* **Assignment A**
From the email thread about dropping old filesystem code, set down the passage starting at "Sent from my" and ending at "them these days.".
* **Assignment B**
Render this sentence from the email thread about dropping old filesystem code into Spanish: "That's an argument for adding support to tar, not for maintaining read/write support."
* **Assignment C**
Extend the email thread about dropping old filesystem code, picking up after its final sentence.

Please stop sending these emails to me and remove me from the recipient list?
!

Sent from my iPhone

> On 21 Jul 2023, at 02:27, Matthew Wilcox <willy@...radead.org> wrote:
> 
> On Fri, Jul 21, 2023 at 11:03:28AM +1000, Finn Thain wrote:
>> On Fri, 21 Jul 2023, Dave Chinner wrote:
>> 
>>>> I suspect that this is one of those catch-22 situations: distros are 
>>>> going to enable every feature under the sun. That doesn't mean that 
>>>> anyone is actually _using_ them these days.
>> 
>> I think the value of filesystem code is not just a question of how often 
>> it gets executed -- it's also about retaining access to the data collected 
>> in archives, museums, galleries etc. that is inevitably held in old 
>> formats.
> 
> That's an argument for adding support to tar, not for maintaining
> read/write support.
> 
>>> We need to much more proactive about dropping support for unmaintained 
>>> filesystems that nobody is ever fixing despite the constant stream of 
>>> corruption- and deadlock- related bugs reported against them.
>> 
>> IMO, a stream of bug reports is not a reason to remove code (it's a reason 
>> to revert some commits).

* **Supplied information**

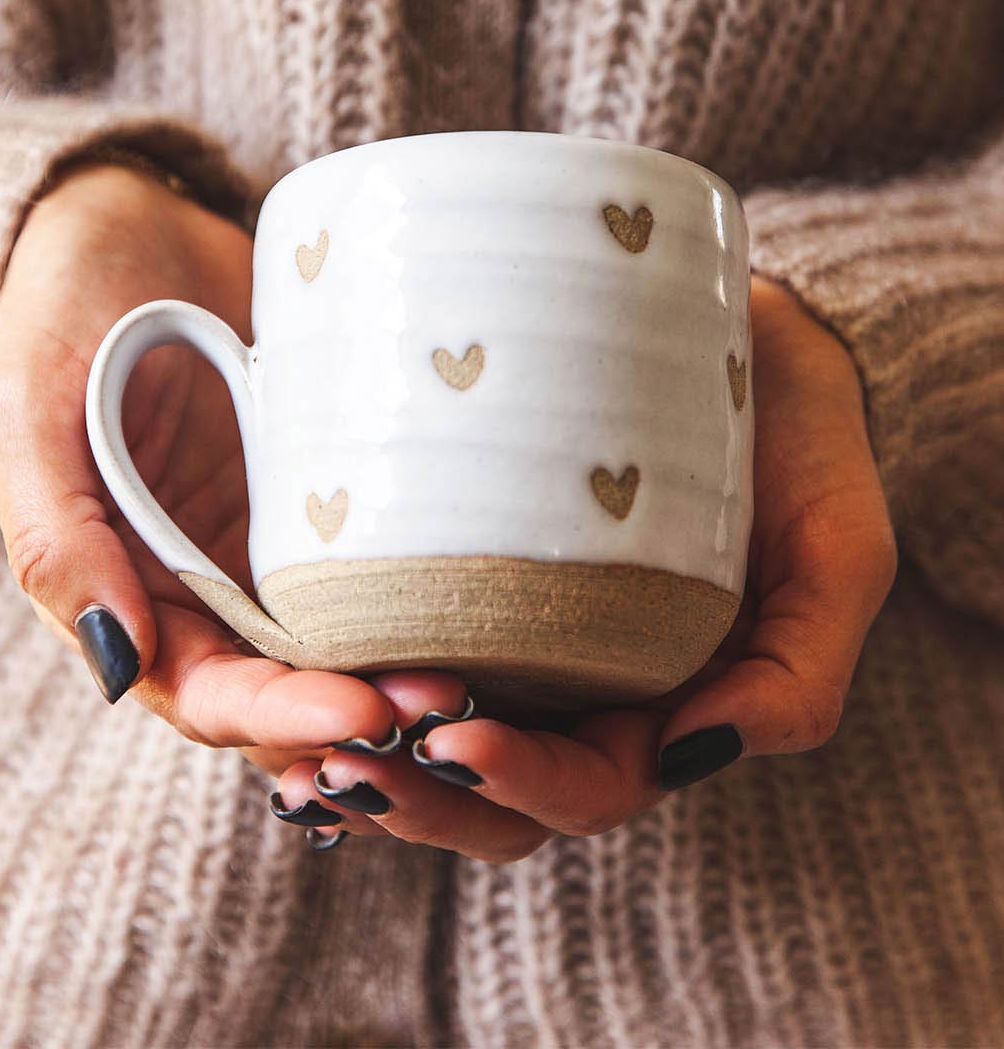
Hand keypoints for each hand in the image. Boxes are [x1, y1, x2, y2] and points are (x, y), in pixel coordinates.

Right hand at [0, 162, 468, 818]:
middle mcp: (199, 580)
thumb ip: (57, 540)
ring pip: (337, 636)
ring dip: (398, 663)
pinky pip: (370, 557)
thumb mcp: (29, 411)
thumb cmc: (61, 306)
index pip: (200, 688)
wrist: (133, 217)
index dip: (278, 716)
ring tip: (476, 669)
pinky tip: (475, 600)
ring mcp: (266, 536)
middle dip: (360, 709)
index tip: (362, 716)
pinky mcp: (322, 488)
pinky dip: (414, 590)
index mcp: (120, 585)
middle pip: (284, 682)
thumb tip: (117, 668)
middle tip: (446, 699)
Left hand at [271, 273, 897, 860]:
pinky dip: (339, 664)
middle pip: (483, 783)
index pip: (582, 785)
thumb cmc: (799, 443)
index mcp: (659, 704)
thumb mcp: (840, 552)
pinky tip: (285, 645)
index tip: (453, 735)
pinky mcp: (463, 558)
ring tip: (297, 729)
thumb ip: (801, 673)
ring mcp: (514, 627)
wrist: (746, 335)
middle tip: (342, 758)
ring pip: (424, 727)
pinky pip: (392, 630)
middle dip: (413, 791)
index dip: (517, 784)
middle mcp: (575, 683)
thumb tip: (693, 753)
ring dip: (360, 748)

* **Task answer A**
Sent from my iPhone

> On 21 Jul 2023, at 02:27, Matthew Wilcox <willy@...radead.org> wrote:
> 
> On Fri, Jul 21, 2023 at 11:03:28AM +1000, Finn Thain wrote:
>> On Fri, 21 Jul 2023, Dave Chinner wrote:
>> 
>>>> I suspect that this is one of those catch-22 situations: distros are 
>>>> going to enable every feature under the sun. That doesn't mean that 
>>>> anyone is actually _using_ them these days.

* **Task answer B**
Ese es un argumento para añadir soporte a tar, no para mantener el soporte de lectura/escritura.

* **Task answer C**
>> 
>> Anyway, that stream of bugs presumably flows from the unstable kernel API, 
>> which is inherently high-maintenance. It seems that a stable API could be 
>> more appropriate for any filesystem for which the on-disk format is fixed 
>> (by old media, by unmaintained FLOSS implementations or abandoned 
>> proprietary implementations).
> 
> You've misunderstood.  Google have decided to subject the entire kernel
> (including obsolete unmaintained filesystems) to stress tests that it's
> never had before.  IOW these bugs have been there since the code was
> merged.  There's nothing to back out.  There's no API change to blame.
> It's always been buggy and it's never mattered before.
> 
> It wouldn't be so bad if Google had also decided to fund people to fix
> those bugs, but no, they've decided to dump them on public mailing lists
> and berate developers into fixing them.